[Document section Boundary: Start]
Wilson, "Introspection and Self-Narratives"

  • Introspection -- flashlight metaphor -- Freud's metaphor: archaeology
  • Wilson doesn't support these metaphors, seems sceptical that we get such clarity, thinks evidence supports a different view:
  • "Introspection is more like literary criticism in which we are the text to be understood. Just as there is no single truth that lies within a literary text, but many truths, so are there many truths about a person that can be constructed." 162
  • Do we introspect too much?
  • Real Estate story -- Do we know or show what we want?
  • Analytic methods vs. Intuitive or behavioral
  • People are "too good" at giving reasons for their feelings, but not necessary accurate when they do. They rarely say, "I don't know why I feel this way..."
  • Major Claim -- Somtimes we use faulty information to decide what our reasons for our feelings are. Then, using faulty reasons, we actually may alter our feelings.
  • Study in which subjects in one condition analyze their relationships and in a control condition others don't. Analyzed condition showed greater change in feeling.
  • Which is the real you? The analyzed or unanalyzed? Wilson is saying that you shouldn't assume the analyzed is.
  • Poster satisfaction study
  • Wilson's advice isn't to act on impulse, but to delay rational analysis, in some situations, let yourself say "Not sure how I feel" -- gather external information and perceptions. Those in the poster study who knew a lot about art didn't experience a change in satisfaction.
  • "The trick is to gather enough information to develop an informed gutfeeling and then not analyze that feeling too much." 172
  • Wilson's advice: try to become aware of implicit feelings.
[Document section Boundary: End]
[Recorded data Boundary: Start]
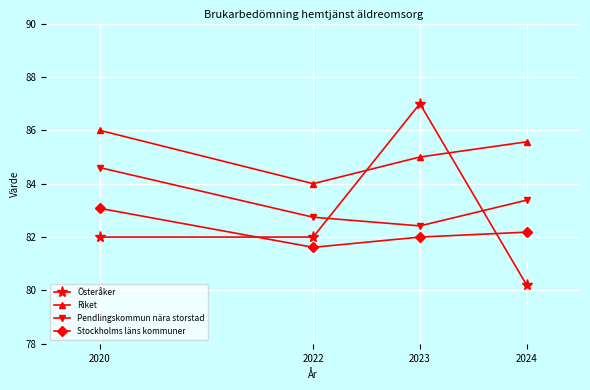

Which category has the lowest value in the Riket series?

2022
[Recorded data Boundary: End]
Activities:
1 – Answer these about the notes on introspection and self-narratives:
(a) What was Freud's metaphor for introspection?
(b) According to Wilson, what is introspection more like?
(c) In the poster study, who didn't experience a change in satisfaction?
2 – Could you pick up the notes on introspection and self-narratives after their last line and carry them on?

Activity answers:
1 –
(a) Archaeology.
(b) Literary criticism, in which we are the text to be understood.
(c) Those who knew a lot about art.

2 –
  • Schultheiss and Brunstein study -- determined implicit feelings (such as need for power or affiliation) and then asked subject to predict their happiness in being in a situation that is geared to stimulate those needs. Subjects don't accurately predict impact of the experience (they are strangers to themselves). "Consistent with many studies that find that people are not very aware of their implicit motives, people who were high in the need for affiliation and power did not anticipate that the counseling session would make them any happier or feel more engaged than other participants." 174 But "goal imager" and "prefeeling" changed that.
  • Rumination -- definition 175 -- increases depression in depressed.
  • Pennebaker Study -- subjects write about negative experiences from their lives and it makes them happy? How to explain this? How is it different from rumination? -- Wilson claims that it's because writing involves construction of a meaningful narrative.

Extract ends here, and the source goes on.